- PROBLEM
Rewrite the listing below, replacing every occurrence of "Mitigation" with "Workaround" and changing nothing else. Omit the pictures from your answer.

● ● ● ● ●

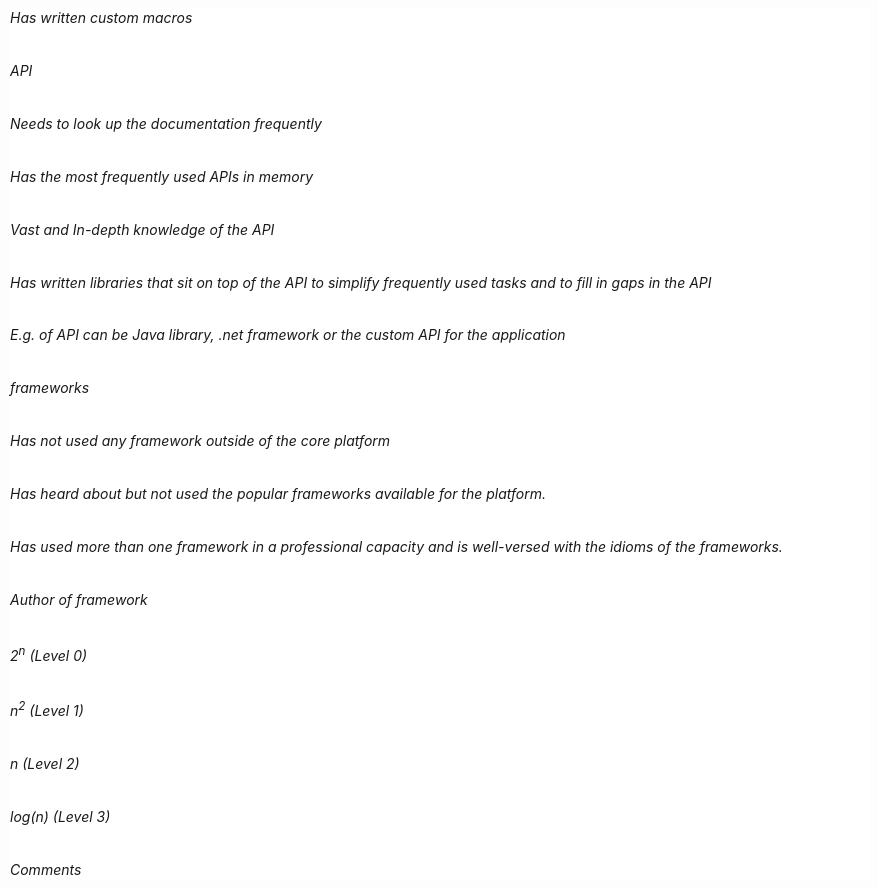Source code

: <h6>Has written custom macros</h6>
</td>
<td></td>
</tr>
<tr>
<td>
<h6>API</h6>
</td>
<td>
<h6>Needs to look up the  documentation frequently</h6>
</td>
<td>
<h6>Has the most frequently used APIs in  memory</h6>
</td>
<td>
<h6>Vast and In-depth knowledge of the API</h6>
</td>
<td>
<h6>Has  written libraries that sit on top of the API to simplify frequently used  tasks and to fill in gaps in the API</h6>
</td>
<td>
<h6>E.g. of API can be Java  library, .net framework or the custom API for the application</h6>
</td>
</tr>
<tr>
<td>
<h6>frameworks</h6>
</td>
<td>
<h6>Has not used any  framework outside of the core platform</h6>
</td>
<td>
<h6>Has heard about but not  used the popular frameworks available for the platform.</h6>
</td>
<td>
<h6>Has  used more than one framework in a professional capacity and is  well-versed with the idioms of the frameworks.</h6>
</td>
<td>
<h6>Author of  framework</h6>
</td>
<td></td>
</tr>
<tr>
<td></td>
<td>
<h6>2<sup>n</sup> (Level 0)</h6>
</td>
<td>
<h6>n<sup>2</sup> (Level 1)</h6>
</td>
<td>
<h6>n (Level  2)</h6>
</td>
<td>
<h6>log(n) (Level 3)</h6>
</td>
<td>
<h6>Comments</h6>
</td>
</tr>
<tr>
<td>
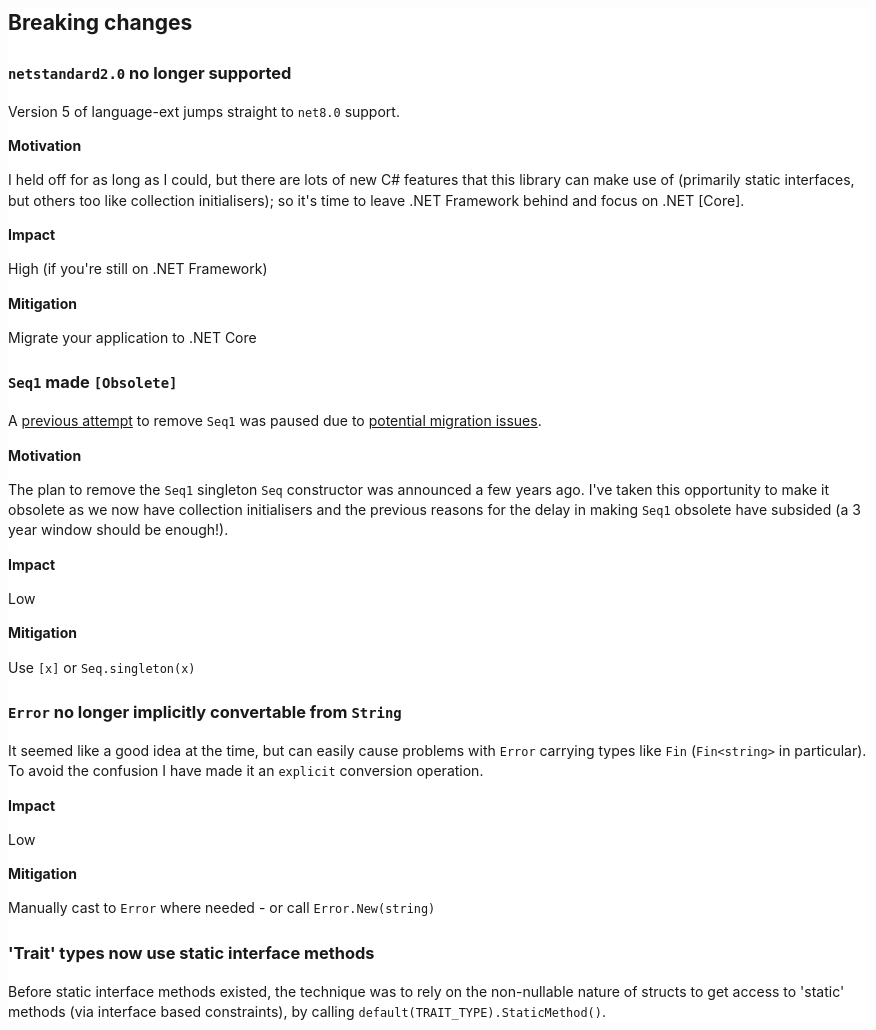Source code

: ## Breaking changes

### `netstandard2.0` no longer supported

Version 5 of language-ext jumps straight to `net8.0` support.

**Motivation**

I held off for as long as I could, but there are lots of new C# features that this library can make use of (primarily static interfaces, but others too like collection initialisers); so it's time to leave .NET Framework behind and focus on .NET [Core].  

**Impact**

High (if you're still on .NET Framework)

**Mitigation** 

Migrate your application to .NET Core


### `Seq1` made `[Obsolete]`

A [previous attempt](https://github.com/louthy/language-ext/releases/tag/v4.0.2) to remove `Seq1` was paused due to [potential migration issues](https://github.com/louthy/language-ext/discussions/931).  

**Motivation**

The plan to remove the `Seq1` singleton `Seq` constructor was announced a few years ago.  I've taken this opportunity to make it obsolete as we now have collection initialisers and the previous reasons for the delay in making `Seq1` obsolete have subsided (a 3 year window should be enough!).  

**Impact**

Low

**Mitigation** 

Use `[x]` or `Seq.singleton(x)`

### `Error` no longer implicitly convertable from `String`

It seemed like a good idea at the time, but can easily cause problems with `Error` carrying types like `Fin` (`Fin<string>` in particular).  To avoid the confusion I have made it an `explicit` conversion operation.

**Impact**

Low

**Mitigation** 

Manually cast to `Error` where needed - or call `Error.New(string)`

### 'Trait' types now use static interface methods

Before static interface methods existed, the technique was to rely on the non-nullable nature of structs to get access to 'static' methods (via interface based constraints), by calling `default(TRAIT_TYPE).StaticMethod()`.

● ● ● ● ●

- YOUR SOLUTION
Source code

: <h6>Has written custom macros</h6>
</td>
<td></td>
</tr>
<tr>
<td>
<h6>API</h6>
</td>
<td>
<h6>Needs to look up the  documentation frequently</h6>
</td>
<td>
<h6>Has the most frequently used APIs in  memory</h6>
</td>
<td>
<h6>Vast and In-depth knowledge of the API</h6>
</td>
<td>
<h6>Has  written libraries that sit on top of the API to simplify frequently used  tasks and to fill in gaps in the API</h6>
</td>
<td>
<h6>E.g. of API can be Java  library, .net framework or the custom API for the application</h6>
</td>
</tr>
<tr>
<td>
<h6>frameworks</h6>
</td>
<td>
<h6>Has not used any  framework outside of the core platform</h6>
</td>
<td>
<h6>Has heard about but not  used the popular frameworks available for the platform.</h6>
</td>
<td>
<h6>Has  used more than one framework in a professional capacity and is  well-versed with the idioms of the frameworks.</h6>
</td>
<td>
<h6>Author of  framework</h6>
</td>
<td></td>
</tr>
<tr>
<td></td>
<td>
<h6>2<sup>n</sup> (Level 0)</h6>
</td>
<td>
<h6>n<sup>2</sup> (Level 1)</h6>
</td>
<td>
<h6>n (Level  2)</h6>
</td>
<td>
<h6>log(n) (Level 3)</h6>
</td>
<td>
<h6>Comments</h6>
</td>
</tr>
<tr>
<td>
Source code

: ## Breaking changes

### `netstandard2.0` no longer supported

Version 5 of language-ext jumps straight to `net8.0` support.

**Motivation**

I held off for as long as I could, but there are lots of new C# features that this library can make use of (primarily static interfaces, but others too like collection initialisers); so it's time to leave .NET Framework behind and focus on .NET [Core].  

**Impact**

High (if you're still on .NET Framework)

**Workaround** 

Migrate your application to .NET Core


### `Seq1` made `[Obsolete]`

A [previous attempt](https://github.com/louthy/language-ext/releases/tag/v4.0.2) to remove `Seq1` was paused due to [potential migration issues](https://github.com/louthy/language-ext/discussions/931).  

**Motivation**

The plan to remove the `Seq1` singleton `Seq` constructor was announced a few years ago.  I've taken this opportunity to make it obsolete as we now have collection initialisers and the previous reasons for the delay in making `Seq1` obsolete have subsided (a 3 year window should be enough!).  

**Impact**

Low

**Workaround** 

Use `[x]` or `Seq.singleton(x)`

### `Error` no longer implicitly convertable from `String`

It seemed like a good idea at the time, but can easily cause problems with `Error` carrying types like `Fin` (`Fin<string>` in particular).  To avoid the confusion I have made it an `explicit` conversion operation.

**Impact**

Low

**Workaround** 

Manually cast to `Error` where needed - or call `Error.New(string)`

### 'Trait' types now use static interface methods

Before static interface methods existed, the technique was to rely on the non-nullable nature of structs to get access to 'static' methods (via interface based constraints), by calling `default(TRAIT_TYPE).StaticMethod()`.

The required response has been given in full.